What the task asks >> For the word "scroll", return each line of the data in which it occurs.

Information given >>
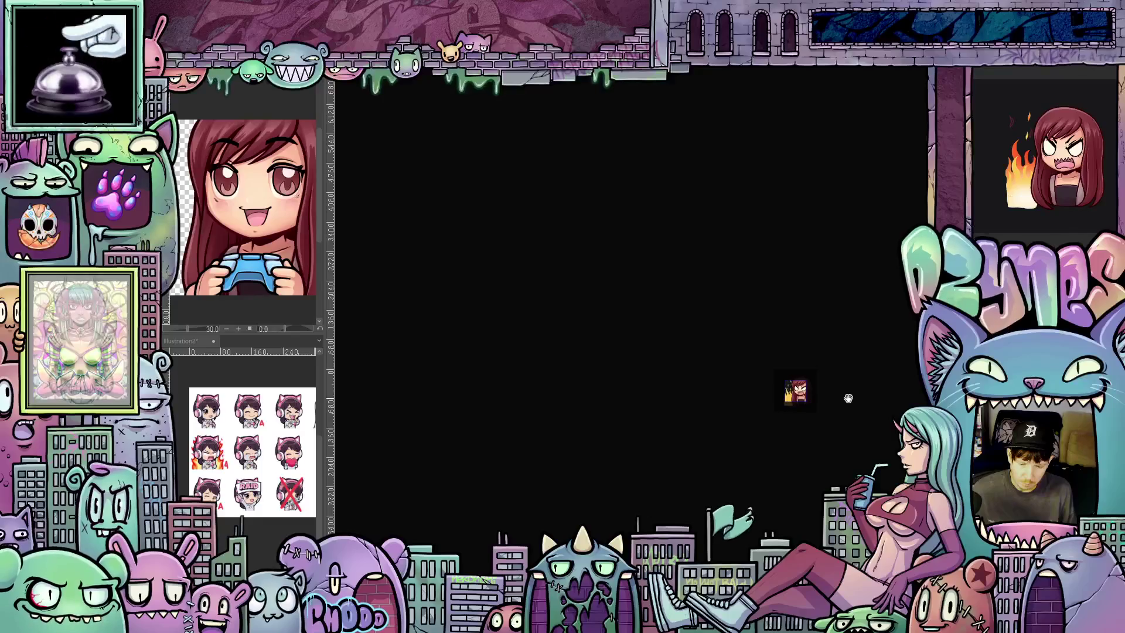
scroll(848, 398, "up", 2)
scroll(842, 397, "up", 2)
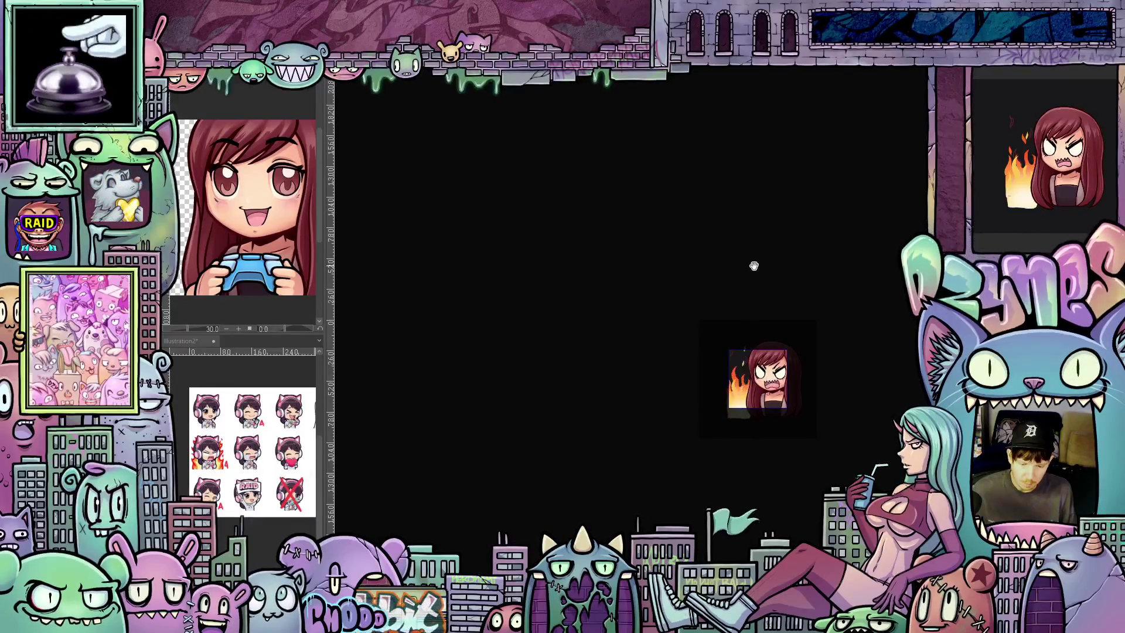
scroll(826, 376, "up", 2)
scroll(828, 376, "up", 1)
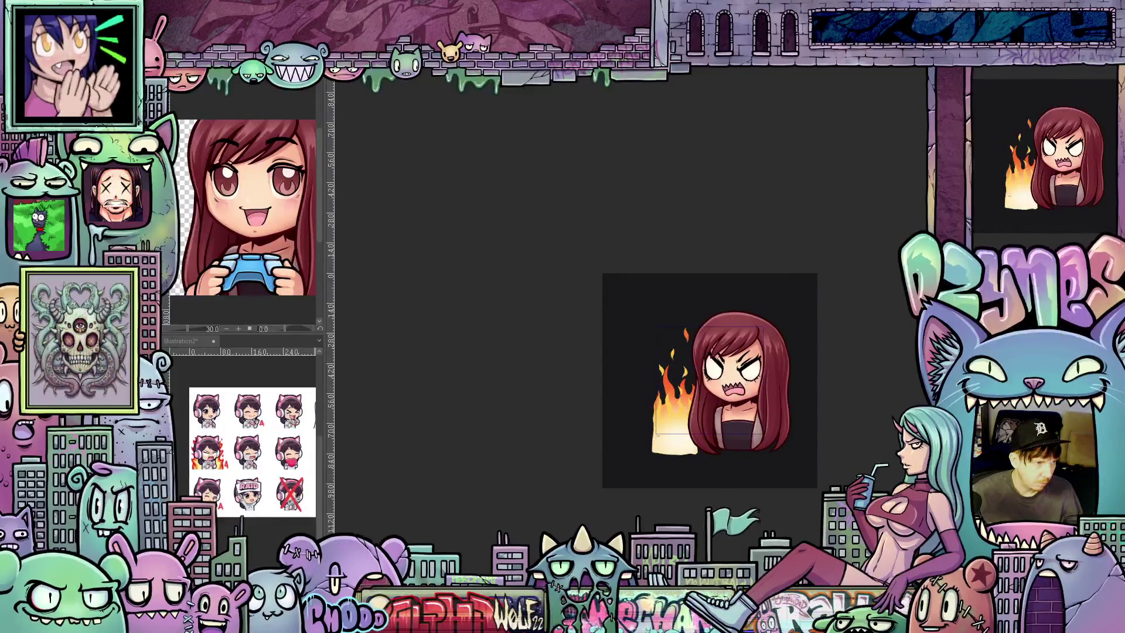
Step: Free-transform the girl and flames layer: shift it down slightly and tilt it counter-clockwise
key("ctrl+t")
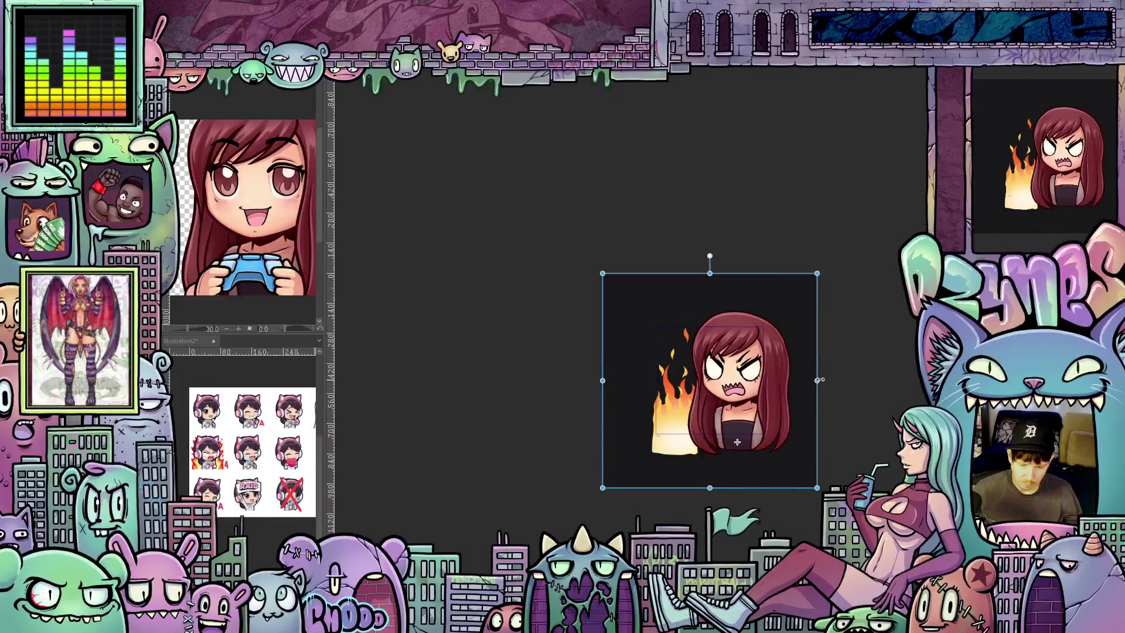
left_click_drag(737, 443, 737, 446)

Solved problem >>
scroll(848, 398, "up", 2)
scroll(842, 397, "up", 2)
scroll(826, 376, "up", 2)
scroll(828, 376, "up", 1)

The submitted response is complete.